The second question you should ask yourself is: Was the project you worked on not as successful as you hoped it would be? Did you run into any challenges that you had not prepared for?
This can be a sticky area, and whether to include a potentially difficult project or situation on your resume is a judgment call. Some career advisors recommend leaving certain types of volunteer projects off of your resume. Although, even if your project wasn't as successful as you had hoped it would be, that doesn't mean you shouldn't include it on your resume. There are lessons learned and valuable skills gained through struggles and failures.
It should also be noted that volunteering abroad, sometimes referred to as voluntourism, has become an increasingly volatile subject. While an FSD experience is far from voluntourism, the hiring manager may not be as well-versed in the subject as you are. Often, their only exposure to the concept of volunteer travel is from news outlets that sensationalize stories rather than have a real familiarity with this type of work.
The best way to avoid this potential issue is to bring up the ethical aspects of the program when including your volunteer abroad experience on your resume or discussing it in the job interview. Make it a point to mention the ethical features of the program you selected, including the due diligence you conducted in order to find a volunteer program that has a positive impact on the host community.

Information provided:
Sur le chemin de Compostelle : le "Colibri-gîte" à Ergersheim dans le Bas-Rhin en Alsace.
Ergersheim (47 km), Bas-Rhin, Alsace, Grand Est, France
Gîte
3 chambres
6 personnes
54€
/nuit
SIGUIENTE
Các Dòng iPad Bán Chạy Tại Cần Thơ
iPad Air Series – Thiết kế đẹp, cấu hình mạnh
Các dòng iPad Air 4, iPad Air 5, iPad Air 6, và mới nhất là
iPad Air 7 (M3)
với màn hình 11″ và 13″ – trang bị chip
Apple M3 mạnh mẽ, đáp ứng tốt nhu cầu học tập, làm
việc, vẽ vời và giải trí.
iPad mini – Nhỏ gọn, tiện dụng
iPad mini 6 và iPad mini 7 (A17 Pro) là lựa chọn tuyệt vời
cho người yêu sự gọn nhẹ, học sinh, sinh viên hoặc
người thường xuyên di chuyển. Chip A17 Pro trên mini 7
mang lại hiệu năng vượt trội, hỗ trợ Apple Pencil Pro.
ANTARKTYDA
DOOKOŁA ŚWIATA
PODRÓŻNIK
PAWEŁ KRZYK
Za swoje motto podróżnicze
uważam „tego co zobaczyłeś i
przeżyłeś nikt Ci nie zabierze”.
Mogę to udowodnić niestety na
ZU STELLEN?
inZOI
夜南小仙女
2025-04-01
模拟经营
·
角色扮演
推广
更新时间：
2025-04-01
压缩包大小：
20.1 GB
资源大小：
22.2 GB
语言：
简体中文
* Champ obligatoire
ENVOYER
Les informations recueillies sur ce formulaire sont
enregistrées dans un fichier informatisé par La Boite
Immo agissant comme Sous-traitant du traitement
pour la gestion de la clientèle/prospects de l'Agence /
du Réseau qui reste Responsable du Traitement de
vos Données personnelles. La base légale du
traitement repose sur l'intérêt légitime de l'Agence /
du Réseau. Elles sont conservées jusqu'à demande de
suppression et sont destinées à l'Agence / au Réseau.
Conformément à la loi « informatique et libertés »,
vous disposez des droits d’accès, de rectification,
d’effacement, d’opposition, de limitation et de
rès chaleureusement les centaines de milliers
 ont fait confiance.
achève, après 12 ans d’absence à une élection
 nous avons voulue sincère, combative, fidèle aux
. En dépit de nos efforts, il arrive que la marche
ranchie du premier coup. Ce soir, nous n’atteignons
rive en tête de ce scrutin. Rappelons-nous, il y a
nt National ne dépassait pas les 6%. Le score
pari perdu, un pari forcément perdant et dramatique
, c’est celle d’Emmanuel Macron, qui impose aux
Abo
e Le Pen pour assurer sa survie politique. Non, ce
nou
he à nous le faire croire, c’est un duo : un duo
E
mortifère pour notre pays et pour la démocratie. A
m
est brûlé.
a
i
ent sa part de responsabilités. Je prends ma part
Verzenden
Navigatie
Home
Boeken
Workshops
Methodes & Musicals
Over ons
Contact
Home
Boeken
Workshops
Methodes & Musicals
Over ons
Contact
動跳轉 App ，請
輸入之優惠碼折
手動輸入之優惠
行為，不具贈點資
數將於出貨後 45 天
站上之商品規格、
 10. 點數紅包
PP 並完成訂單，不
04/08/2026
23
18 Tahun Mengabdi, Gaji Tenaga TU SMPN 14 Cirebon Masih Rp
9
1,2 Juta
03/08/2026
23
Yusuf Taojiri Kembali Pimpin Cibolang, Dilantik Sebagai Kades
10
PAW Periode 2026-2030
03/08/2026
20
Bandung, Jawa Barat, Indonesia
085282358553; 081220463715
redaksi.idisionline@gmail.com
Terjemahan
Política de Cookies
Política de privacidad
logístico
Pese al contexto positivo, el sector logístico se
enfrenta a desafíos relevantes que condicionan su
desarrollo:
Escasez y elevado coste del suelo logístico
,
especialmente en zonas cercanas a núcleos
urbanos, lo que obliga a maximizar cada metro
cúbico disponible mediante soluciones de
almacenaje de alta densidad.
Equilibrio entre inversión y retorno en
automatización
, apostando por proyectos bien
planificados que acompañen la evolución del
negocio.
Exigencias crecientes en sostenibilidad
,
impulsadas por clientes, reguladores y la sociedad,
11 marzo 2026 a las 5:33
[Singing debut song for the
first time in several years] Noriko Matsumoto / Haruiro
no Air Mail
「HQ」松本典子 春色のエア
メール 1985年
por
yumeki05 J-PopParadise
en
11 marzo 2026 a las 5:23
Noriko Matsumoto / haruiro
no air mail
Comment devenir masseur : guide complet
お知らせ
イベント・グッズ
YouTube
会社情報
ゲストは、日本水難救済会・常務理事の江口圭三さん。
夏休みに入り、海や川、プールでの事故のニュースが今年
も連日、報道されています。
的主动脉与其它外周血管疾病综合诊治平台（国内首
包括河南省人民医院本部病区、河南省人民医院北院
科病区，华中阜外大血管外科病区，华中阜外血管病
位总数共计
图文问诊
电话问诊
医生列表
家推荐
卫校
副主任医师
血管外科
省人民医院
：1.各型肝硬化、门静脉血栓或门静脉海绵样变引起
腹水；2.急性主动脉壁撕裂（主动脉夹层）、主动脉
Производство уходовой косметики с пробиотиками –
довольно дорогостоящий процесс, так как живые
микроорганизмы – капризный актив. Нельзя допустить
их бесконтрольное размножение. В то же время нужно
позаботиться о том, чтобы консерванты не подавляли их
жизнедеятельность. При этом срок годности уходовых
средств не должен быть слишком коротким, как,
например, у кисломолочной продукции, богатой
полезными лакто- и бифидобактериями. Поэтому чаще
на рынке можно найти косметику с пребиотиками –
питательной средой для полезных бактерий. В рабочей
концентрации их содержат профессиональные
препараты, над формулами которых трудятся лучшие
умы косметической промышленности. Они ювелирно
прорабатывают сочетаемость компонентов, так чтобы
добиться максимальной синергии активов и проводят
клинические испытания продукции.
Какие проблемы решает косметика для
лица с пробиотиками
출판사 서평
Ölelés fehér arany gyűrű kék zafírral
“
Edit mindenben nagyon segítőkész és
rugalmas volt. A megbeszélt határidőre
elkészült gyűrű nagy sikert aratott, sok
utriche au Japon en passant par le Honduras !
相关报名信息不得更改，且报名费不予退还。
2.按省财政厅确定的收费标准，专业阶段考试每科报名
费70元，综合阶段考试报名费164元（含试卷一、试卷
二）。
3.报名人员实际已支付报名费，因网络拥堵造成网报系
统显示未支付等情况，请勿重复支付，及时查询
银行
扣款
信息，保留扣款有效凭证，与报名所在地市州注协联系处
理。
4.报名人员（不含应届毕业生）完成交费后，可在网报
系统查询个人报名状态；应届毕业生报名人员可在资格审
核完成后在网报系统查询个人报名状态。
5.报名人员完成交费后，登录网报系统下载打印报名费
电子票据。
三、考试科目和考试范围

Problem: In the text on listing volunteer work on a resume, what other name is sometimes used for volunteering abroad?

Exercise response: Voluntourism.